Storage Architecture

Note (2025-12-01): CephFS filesystem was recreated after a failed recovery. All CephFS data pools are empty. The cluster now uses three dedicated CephFS data pools: cephfs_data, cephfs_media, and cephfs_backups.

Storage Overview

The Dapper Cluster uses Rook Ceph as its primary storage solution, providing unified storage for all Kubernetes workloads.

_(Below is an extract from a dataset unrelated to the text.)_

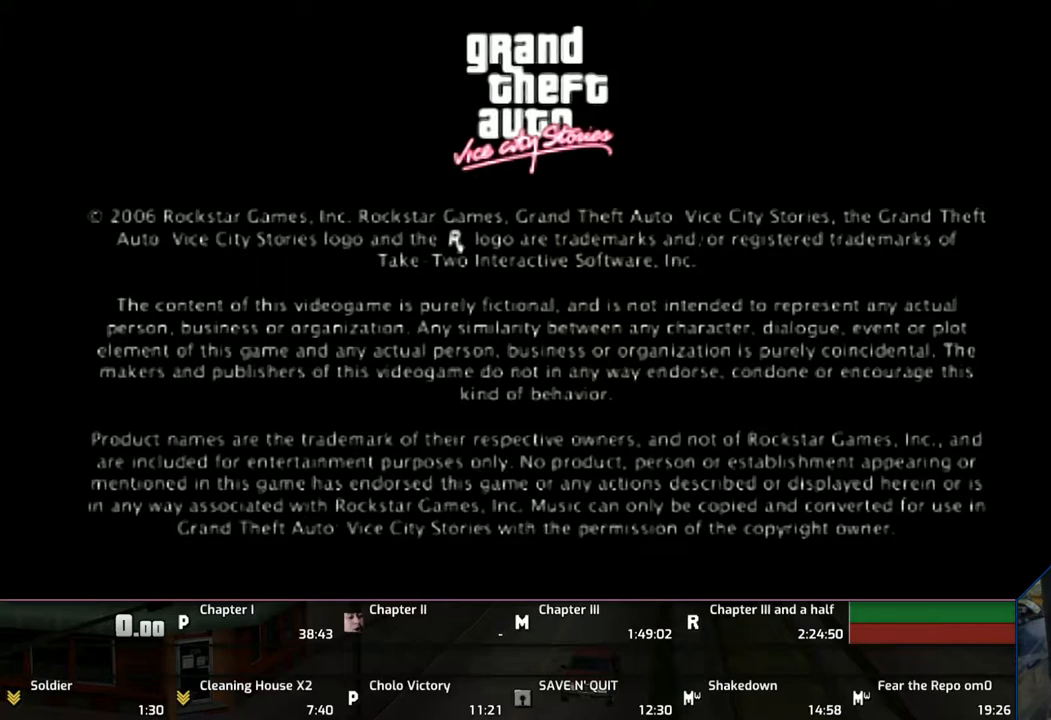
{"buttons": [], "left_stick": "center", "right_stick": "center", "events": [[83, "CROSS", "up"], [167, "CROSS", "down"], [283, "CROSS", "up"], [417, "CROSS", "down"], [483, "CROSS", "up"]]}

The external Ceph cluster runs on Proxmox hosts and is connected to the Kubernetes cluster via Rook's external cluster mode.

graph TD
    subgraph External Ceph Cluster
        MON[Ceph Monitors]
        OSD[Ceph OSDs]
        MDS[Ceph MDS - CephFS]
    end

    subgraph Kubernetes Cluster
        ROOK[Rook Operator]
        CSI[Ceph CSI Drivers]
        SC[Storage Classes]
    end

    subgraph Applications
        APPS[Application Pods]
        PVC[Persistent Volume Claims]
    end

    MON --> ROOK
    ROOK --> CSI
    CSI --> SC
    SC --> PVC
    PVC --> APPS
    CSI --> MDS
    CSI --> OSD

Storage Architecture Decision

Why Rook Ceph?

The cluster migrated from OpenEBS Mayastor and various NFS backends to Rook Ceph for several key reasons:

Unified Storage Platform: Single storage solution for all workload types
External Cluster Design: Leverages existing Proxmox Ceph cluster infrastructure
High Performance: Direct Ceph integration without NFS overhead
Scalability: Native Ceph scalability for growing storage needs
Feature Rich: Snapshots, cloning, expansion, and advanced storage features
ReadWriteMany Support: CephFS provides shared filesystem access
Production Proven: Mature, widely-adopted storage solution

Migration History

Previous: OpenEBS Mayastor (block storage) + Unraid NFS backends (shared storage)
Current: Rook Ceph with CephFS and RBD (unified storage platform)
In Progress: Decommissioning Unraid servers (tower/tower-2) in favor of Ceph

Current Storage Classes

CephFS Shared Storage (Default)

Storage Class: cephfs-shared

Primary storage class for all workloads requiring dynamic provisioning.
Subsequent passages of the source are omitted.